(Text provided)
Greg Smith was dropped within minutes of arriving at the crease on day one, as was Chris Rogers, and the pair racked up 81 and 126 respectively to save face for Derbyshire after opting to bat first. They were bowled out for 326.

Jon Lewis and Steve Kirby led from the front, producing inspired hostile spells in the second session, but they will know a chance to take total command of the contest has been missed.

Both Rogers and opening partner Wayne Madsen were given early reprieves, James Franklin and Hamish Marshall spilling at slip in the second and third overs respectively.

A brilliant diving catch behind the stumps by Steve Snell ensured Madsen departed without doing too much damage, Lewis the beneficiary from the Chapel End.

Marshall's aberration proved more costly, as Rogers marched past 50 with the aid of nine boundaries, but momentum shifted spectacularly immediately after lunch.

Lewis struck again in the fifth over of the restart, Garry Park's faint nick taken by Snell, and Derbyshire were three down for 117 when Dan Redfern edged Kirby to the grateful Marshall at second slip.

The big wicket came next, Rogers finding himself cramped for room and chopping Lewis onto his stumps, and the ex-England seamer was only denied a fourth scalp by another error in the slip cordon.

Craig Spearman was the guilty party, spilling a routine opportunity to dismiss Smith for two, but the ball kept flying there and Marshall was on hand again to dismiss Wavell Hinds off Kirby.

(Given instruction)
Write the next part of the cricket match report above, starting right after its last sentence.

Stored entries:

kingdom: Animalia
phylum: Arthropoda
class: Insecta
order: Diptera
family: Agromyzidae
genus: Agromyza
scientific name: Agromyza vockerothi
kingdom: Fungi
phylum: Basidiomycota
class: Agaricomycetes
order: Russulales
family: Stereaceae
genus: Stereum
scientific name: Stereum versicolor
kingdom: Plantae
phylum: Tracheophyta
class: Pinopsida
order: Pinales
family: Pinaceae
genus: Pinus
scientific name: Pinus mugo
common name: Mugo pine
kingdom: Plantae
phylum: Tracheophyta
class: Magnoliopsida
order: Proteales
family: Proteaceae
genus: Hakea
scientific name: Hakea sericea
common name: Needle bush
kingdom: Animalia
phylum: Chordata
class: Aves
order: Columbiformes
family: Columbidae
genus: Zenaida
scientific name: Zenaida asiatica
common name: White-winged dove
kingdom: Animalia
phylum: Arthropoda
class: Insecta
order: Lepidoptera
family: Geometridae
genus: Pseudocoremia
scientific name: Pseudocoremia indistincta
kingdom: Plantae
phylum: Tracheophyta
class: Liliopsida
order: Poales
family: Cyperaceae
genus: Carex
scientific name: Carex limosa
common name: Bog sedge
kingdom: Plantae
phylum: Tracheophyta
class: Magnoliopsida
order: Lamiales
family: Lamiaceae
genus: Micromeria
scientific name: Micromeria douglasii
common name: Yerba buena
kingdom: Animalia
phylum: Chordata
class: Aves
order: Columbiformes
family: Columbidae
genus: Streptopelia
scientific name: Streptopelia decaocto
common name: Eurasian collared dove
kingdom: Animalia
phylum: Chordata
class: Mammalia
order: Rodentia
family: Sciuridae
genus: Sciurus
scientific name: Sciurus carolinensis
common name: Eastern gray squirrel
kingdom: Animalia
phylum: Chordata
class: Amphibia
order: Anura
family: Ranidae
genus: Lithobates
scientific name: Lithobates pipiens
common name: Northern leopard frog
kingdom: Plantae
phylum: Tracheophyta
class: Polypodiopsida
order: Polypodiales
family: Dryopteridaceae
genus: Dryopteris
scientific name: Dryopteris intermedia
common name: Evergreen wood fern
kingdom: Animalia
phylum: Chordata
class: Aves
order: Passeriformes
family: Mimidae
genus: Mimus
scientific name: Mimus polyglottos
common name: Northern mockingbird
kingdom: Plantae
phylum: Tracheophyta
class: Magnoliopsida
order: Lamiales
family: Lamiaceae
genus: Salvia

(Answer to this task)
Smith and Jamie Pipe did the initial rebuilding job, the former taking the attack back to the hosts with some ferocious shots square of the wicket.

The pair had added 64 when Pipe tried to charge slow left-armer Vikram Banerjee and was bowled, leaving Smith and Graham Wagg to secure the first batting point.

Intervals are clearly not to Derbyshire's liking, Wagg falling to the first ball after tea when he prodded at Anthony Ireland and snicked behind to Snell.

But the majestic Smith was unaffected, smashing Banerjee for a straight six on his way to a 125-ball ton.

He shared in a further stand of 90 before his partner Tim Groenewald perished to a flying catch by Marshall at gully, Franklin breaking through with the new ball.

Smith finally left the stage when caught behind off Franklin, and the New Zealand paceman set up a hat-trick tilt in Derbyshire's second innings when last man Steffan Jones' wild swipe was taken by Marshall.

Gloucestershire CCC openers Kadeer Ali and Spearman negotiated a five-over spell at the death with no alarms.